English Place-name Society

Survey of English Place-Names

A county-by-county guide to the linguistic origins of England’s place-names – a project of the English Place-Name Society, founded 1923.

Whorwellsdown Hundred

Hundred in the County of Wiltshire

Historical Forms

  • (and lang) wereforesdone 964 BCS1127
  • woresotes doune 968 15th ib
  • Weruedesdona 1086 ExonDB
  • Wervedeston 1274 Ass
  • Hweruelesdena 1234 Bracton
  • Wherewelesdone 1279 Ass
  • Wheruelesdon 1289 ib
  • Whereweldoune 1402 FA
  • Weruelesdon 1249 Ass
  • Wervelesdon 1255 RH 1268 Ass 1288 FF
  • Wervollesdone 1275 RH
  • Wherflesdone 1279,1281 Ass
  • Whorlesdown 1565 WMi
  • villa de Werflesdon 1281 Ass
  • Wherflesdon 1289 ib.
  • Woreweldown 1531 FF
  • Horwells Down 1575 Hoare


All these forms refer to the hundred. The following refer to an actual place: villa de Werflesdon 1281Ass , Wherflesdon 1289 ib., Woreweldown 1531FF , Horwells Down 1575 Hoare.
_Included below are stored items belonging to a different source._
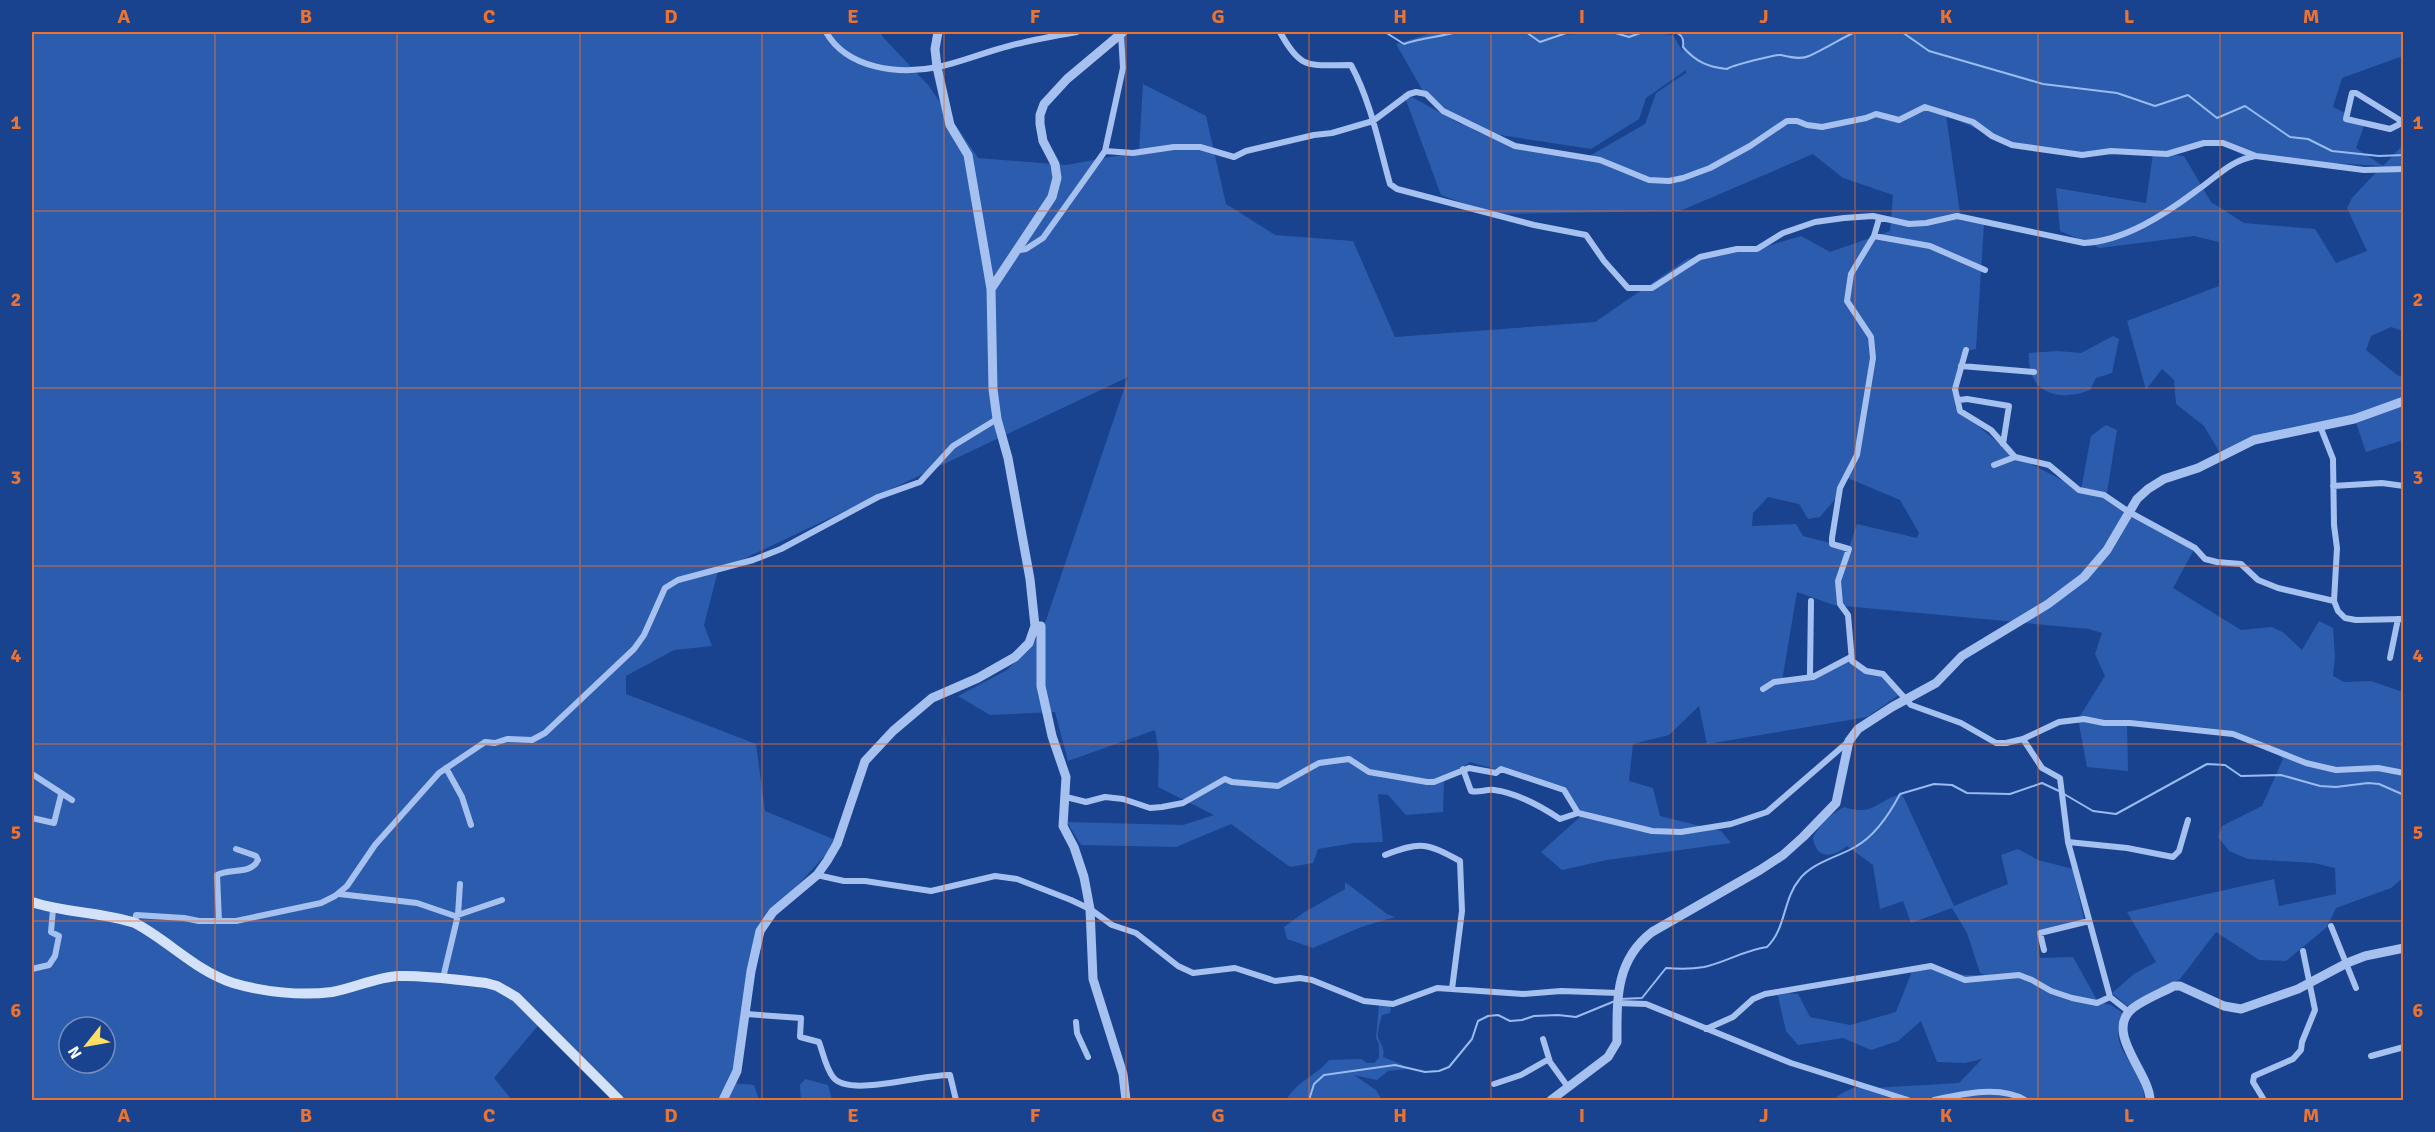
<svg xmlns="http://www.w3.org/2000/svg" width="2435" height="1132" font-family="Signika,sans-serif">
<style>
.green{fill:#2c5cad;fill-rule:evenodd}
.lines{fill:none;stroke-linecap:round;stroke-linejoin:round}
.stream{stroke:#99bbf1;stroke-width:2}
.minor{stroke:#a6c1ef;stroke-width:6}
.tertiary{stroke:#a6c1ef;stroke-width:9}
.secondary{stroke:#d3e1fa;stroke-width:10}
.grid{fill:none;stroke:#eb7230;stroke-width:1.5;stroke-opacity:0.55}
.neatline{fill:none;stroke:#eb7230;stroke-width:2}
.grid-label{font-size:20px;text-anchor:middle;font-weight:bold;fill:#eb7230}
</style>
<rect width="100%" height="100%" fill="#19438e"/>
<!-- green -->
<path class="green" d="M32 32H882V36L929 86 978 158 1066 165 1139 152 1143 84 1206 116 1226 204 1275 235 1353 241 1395 337 1595 322 1687 259 1737 249H1757L1801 236 1830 252 1890 231 1893 195 1843 178 1813 154 1680 211 1492 214 1441 195 1403 92 1464 126 1423 91 1396 44 1435 32H1566L1549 36C1590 33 1631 30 1673 35L1683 52 1681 32H2403V56L2342 78 2333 107 2365 123 2356 148 2383 166 2403 145V331L2391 327 2371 336 2366 350 2397 375 2403 377V440L2366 452 2355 420 2220 453 2204 426 2176 404 2174 380 2162 369 2146 390 2127 321 2219 286V242L2194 236 2100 248 2060 231 2056 188 2146 203 2153 153 2079 154 2012 145 1946 115 1961 220 1984 224 1976 349 1966 351 1955 407 2012 454 2081 490 2091 436 2106 425 2117 430 2106 499 2195 548 2173 588 2241 630 2272 627 2284 633 2302 650 2319 621 2333 628 2335 657 2333 676 2344 682 2371 681 2403 692V878L2391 888 2336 908 2327 927 2286 961 2259 960 2216 932 2180 979 2127 1006 2112 993 2134 974 2156 962 2127 912 2274 879 2279 906 2336 894 2335 868 2314 863 2248 859 2229 851 2218 837 2222 826 2262 806 2283 759C2249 722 2174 726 2127 723L2128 771 2087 767 2078 719 2105 676 2095 654 2102 633 2089 629 1834 605 1797 592 1782 681 1811 677 1850 658 1864 670 1883 674 1899 695 1867 717 1707 744 1699 706 1669 735 1633 744 1629 781 1653 788 1660 816 1721 831 1731 843 1607 860 1562 870 1541 852 1581 816 1560 788 1470 762 1444 782 1443 812 1406 815 1388 795 1378 794 1383 842 1354 843 1318 849 1313 863 1290 867 1231 824 1176 847 1081 845 1067 822 1183 825 1214 815 1158 787 1159 754 1155 730 1068 761 1055 712 990 715 958 696 1007 670 1041 635 1128 377 718 571 704 625 712 646 674 650 626 676V694L756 744 765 811 838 841 767 919 732 1083 754 1085 759 1100H615L541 1022 494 1078 512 1100H32ZM1686 70V73L1656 93 1645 124 1586 158 1541 151 1474 131 1591 149 1639 119 1646 98ZM2220 143 2248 158 2382 166 2352 198 2347 208 2367 251 2336 263 2315 229 2244 223 2211 202 2184 156 2160 154ZM1843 476 1900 500 1919 533 1917 538 1857 524 1849 548 1803 536 1796 524 1752 526 1753 513 1768 497 1799 504 1808 519 1820 517 1836 498ZM69 1027H105V1063H69Z
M2113 336 2119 339 2112 373 2096 378 2090 390C2058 403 2026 392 2029 353L2058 351 2081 353Z
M1902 794 1954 906 2008 884 2001 855 2018 849 2038 860 2073 869 2084 919 2038 934 2040 958 2073 957 2098 1002 2111 1005 2123 1013C2104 1052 2146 1065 2144 1100H1832C1847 1090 1856 1084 1873 1088L1959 1083 1982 1059 1965 1063 1937 1062 1921 1021 1898 1041 1871 1050 1843 1038 1798 1045 1786 1031 1777 992 1798 994 1810 1017 1850 1025 1896 1012 1912 971 1931 966 1964 975H1985L1980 973 1967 933 1952 908 1911 923 1903 901 1880 909 1873 865 1847 846C1832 858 1816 860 1813 837 1824 820 1827 817 1844 807 1875 817 1876 800 1902 794Z
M1345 882 1387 914 1395 917 1361 927 1313 948 1287 939 1284 927 1303 913 1345 889Z
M1379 1005 1389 1006 1391 1008 1390 1013 1382 1015C1381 1021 1377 1031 1378 1037 1381 1045 1385 1048 1383 1057L1401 1064 1407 1069 1388 1071 1377 1080 1354 1075 1376 1090 1382 1100H1289L1288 1097C1299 1080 1316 1076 1329 1060L1361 1059 1367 1063H1374L1379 1058V1044L1376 1038Z
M805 1079 828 1085 832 1100H801L800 1085Z"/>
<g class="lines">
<!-- stream -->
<path class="stream" d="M1385 32 1404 44C1421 38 1439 37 1457 32
M1526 32 1540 42 1569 32
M1612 32 1629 37 1643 32
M1674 32C1683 34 1684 40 1683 47 1696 62 1708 67 1727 69 1730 66 1776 54 1781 55 1789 57 1801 60 1809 56 1825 49 1840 39 1855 32
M1902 32 1929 51 2043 84 2117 93 2155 106 2188 95 2217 118 2245 106 2290 137 2308 139 2332 151 2379 156 2404 155
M2064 794 2093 811 2116 814 2207 764 2225 765 2241 776 2281 775 2320 786 2336 787 2368 783 2379 784 2404 795
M1620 999 1642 998 1666 968C1678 969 1693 969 1704 967 1726 962 1745 950 1767 947 1786 929 1783 899 1799 880 1811 863 1838 857 1855 847 1875 836 1889 815 1900 794L1934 784 1952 785 1967 793 2010 794 2042 783 2059 791
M1309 1100 1314 1084 1324 1075 1395 1065 1425 1072 1439 1071 1449 1067 1472 1039 1478 1021 1488 1016 1498 1015 1510 1021 1522 1020 1534 1016 1558 1015 1576 1017 1615 1001"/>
<!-- minor -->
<path class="minor" d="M826 32C847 69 899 75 938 67 962 62 985 52 1009 46 1031 40 1054 36 1077 32
M1280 32C1301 71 1309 65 1351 65 1371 102 1379 145 1390 184L1397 189 1534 225 1586 235 1604 261 1628 288H1652L1700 257 1737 249H1757L1783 233 1815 222 1844 218 1873 216 1909 224 1926 223 1957 216 2084 243C2124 241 2164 215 2196 191 2217 177 2229 161 2255 156
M2403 122 2356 93H2352L2346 119 2390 129 2404 122
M1105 151 1133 153 1174 147H1200L1234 157 1246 151 1314 135 1332 133 1373 121 1409 94 1416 92 1426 94 1443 111 1515 146 1600 160 1649 180 1669 181 1683 178 1710 168 1750 146 1787 121H1797L1807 125 1822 127 1866 118 1876 114 1899 120 1925 107 1973 122 1992 136 2012 145 2082 155 2111 151 2167 154 2204 143H2223L2256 156 2364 170 2404 169
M1874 236 1879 219
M1015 251 1026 249 1043 238 1105 151 1123 68 1121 34
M1985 270 1930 246 1874 236 1851 274 1847 301 1871 337 1873 358 1857 455 1840 488 1832 538V544L1849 549 1838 581 1840 604 1848 615 1852 661 1866 671 1883 674 1911 705 1961 723 1996 743H2006L2023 739 2059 722 2084 719 2104 723H2130L2233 734 2306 763 2336 770 2378 768 2404 773
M1966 350 1955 389 1960 411 1991 430 2015 457 2049 465 2079 490 2104 495 2129 512 2195 548 2205 559 2217 562 2241 564 2258 580 2278 588 2334 601
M1961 366 2034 372
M1959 400 1967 399 2009 406 2003 444
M2320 426 2333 459 2334 525 2337 548 2334 601 2338 611 2345 618 2356 620 2404 619
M1994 465 2015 457
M2333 486 2382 483 2404 486
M1811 601 1810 674 1813 677 1851 657
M2390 658 2398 619
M1763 689 1774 682 1813 677
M2023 739 2042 768 2060 778 2068 842 2110 997 2129 1012
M446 768 462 797 471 825
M1463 769 1471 791C1479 793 1486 789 1494 790 1517 793 1542 807 1560 819L1578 813 1652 831 1681 832 1731 824 1767 812 1849 741
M32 774 72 800
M1066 797 1086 802 1105 797 1123 799 1150 808 1162 807 1183 803 1225 779 1232 782 1278 786 1319 763 1349 759 1369 772 1427 782H1434L1469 768 1496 773 1501 769 1564 790 1578 813
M32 818 54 823 61 795
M2068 842 2127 848 2173 857 2179 851 2188 820
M1385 855C1421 841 1427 843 1460 861L1462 911 1452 989
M817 875 844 881H865L931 891 995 876 1017 879 1071 900 1090 909 1112 925 1136 933 1178 966 1193 973 1235 968 1275 981 1300 978 1312 980 1364 1001 1393 1004 1437 988 1523 994 1561 991 1619 993
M339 894 417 903 455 916 502 900
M219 921 217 875C230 868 251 875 258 860L256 856 236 849
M135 923 136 915 184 918 199 921H236L321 903 335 896 347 886 375 845 439 773 485 742 495 743 507 739 532 740 545 733 634 649 644 635 665 588 678 580 753 560 781 549 878 497 920 482 953 446 997 419
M2331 926 2356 988
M2044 950 2040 933 2089 921
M32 969 49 965 55 956 59 936 51 932 53 909
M443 978 458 915 460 884
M1617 1003 1646 1004 1791 1063 1908 1100
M746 1014 801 1018 800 1037 819 1042C823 1053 826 1068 833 1077 848 1098 923 1074 950 1075L956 1100
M1076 1022 1077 1033 1088 1057
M1706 1029 1733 1017 1753 999 1765 994 1931 966 1965 980 2019 975 2032 980 2051 991 2072 998 2097 1003 2110 997
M1543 1039 1550 1062 1568 1087
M2371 1056 2404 1047
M1494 1084 1521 1075 1549 1059
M1934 1100C1962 1094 2000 1085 2025 1100
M2264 1100 2253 1082 2254 1076 2293 1059 2301 1050 2302 1042 2315 1010 2303 951"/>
<!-- tertiary -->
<path class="tertiary" d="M938 32 935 49 937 67 950 125 968 155 991 289 993 389 997 419 1008 458 1030 579 1035 626H1041V686L1052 736 1066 777 1063 826 1074 847 1084 877 1090 909 1093 979 1123 1074 1126 1100
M991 289 1052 197 1057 178 1055 164 1043 141 1040 124V115L1044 104 1067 79 1123 32
M723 1100 737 1071 751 971 760 931 773 912 817 875 827 861 837 844 865 761 893 731 932 698 978 678 1015 657 1029 643 1035 626
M1551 1100 1608 1057 1617 1042C1617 999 1615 961 1652 932L1760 870 1783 855 1803 837 1836 803 1849 741 1858 729 1892 707 1936 683 1962 656 2048 604 2084 577 2107 550 2137 499 2148 489 2164 479 2198 468 2254 440 2354 419 2404 401
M2150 1100C2150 1073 2103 1032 2133 1008 2145 999 2161 993 2174 986H2180L2224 1006 2241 1009 2298 989 2347 963 2365 956 2404 948"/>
<!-- secondary -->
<path class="secondary" d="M32 902C65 913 102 912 135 923 169 941 196 971 233 983 263 992 301 996 332 992 355 988 376 977 399 976 427 975 457 980 486 983L497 986 516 997 619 1100"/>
</g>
<!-- grid -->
<path class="grid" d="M215 32V1100M397 32V1100M580 32V1100M762 32V1100M944 32V1100M1126 32V1100M1309 32V1100M1491 32V1100M1673 32V1100M1855 32V1100M2038 32V1100M2220 32V1100M32 211H2404M32 388H2404M32 566H2404M32 744H2404M32 921H2404"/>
<!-- border -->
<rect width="2435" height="1132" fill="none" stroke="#19438e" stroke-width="66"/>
<!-- north arrow -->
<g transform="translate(87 1045) rotate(239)"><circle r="28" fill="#19438e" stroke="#758ebb" stroke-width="1.5"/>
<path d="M0-4.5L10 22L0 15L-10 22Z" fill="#ffde63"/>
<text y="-9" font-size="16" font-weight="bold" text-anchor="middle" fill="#ffffff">N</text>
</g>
<rect x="33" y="33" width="2369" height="1066" class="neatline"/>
<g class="grid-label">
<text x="124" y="23">A</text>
<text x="306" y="23">B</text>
<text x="489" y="23">C</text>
<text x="671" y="23">D</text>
<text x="853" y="23">E</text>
<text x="1035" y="23">F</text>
<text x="1218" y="23">G</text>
<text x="1400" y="23">H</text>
<text x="1582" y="23">I</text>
<text x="1764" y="23">J</text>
<text x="1946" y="23">K</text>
<text x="2129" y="23">L</text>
<text x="2311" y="23">M</text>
<text x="16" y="129">1</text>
<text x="2418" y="129">1</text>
<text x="16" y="306">2</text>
<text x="2418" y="306">2</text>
<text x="16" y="484">3</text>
<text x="2418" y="484">3</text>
<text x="16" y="662">4</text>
<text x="2418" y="662">4</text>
<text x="16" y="839">5</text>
<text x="2418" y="839">5</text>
<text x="16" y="1017">6</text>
<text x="2418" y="1017">6</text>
<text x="124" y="1122">A</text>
<text x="306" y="1122">B</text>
<text x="489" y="1122">C</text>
<text x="671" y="1122">D</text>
<text x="853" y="1122">E</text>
<text x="1035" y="1122">F</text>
<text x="1218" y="1122">G</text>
<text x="1400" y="1122">H</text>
<text x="1582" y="1122">I</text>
<text x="1764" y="1122">J</text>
<text x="1946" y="1122">K</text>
<text x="2129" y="1122">L</text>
<text x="2311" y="1122">M</text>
</g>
</svg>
The first element in this name is OE  hwyrfel recorded independently and in various compounds in OE charters. The clearest application of this word is found in the Culmstock charter (BCS 724) where it is used of a well-marked circular hill (cf. PN D 612 n.). The same word or its Scandinavian cognate is found in Whorl Hill (PN NRY 177), a high round hill in Cleveland. The primary idea is of something circular. We have it compounded with dun in the unidentified wirfuldoune in the Idmiston charter (BCS 867) and here we have a similar compound but in a genitival form. Here, as is often the case, the original name of the hill is put into the genitival form with the common word for hill added, hence hwirfles-dun , later Whorwellsdown. The pseudo-OE forms are found in late ME transcripts, setting forth the boundaries of Steeple Ashton and Edington respectively, and Whorwellsdown must be identified with the low rounded hill on which the boundaries of Steeple Ashton, Edington, Bratton and West Ashton meet, near Crosswelldown Fm infra 138. The local pronunciation is [wərlidən].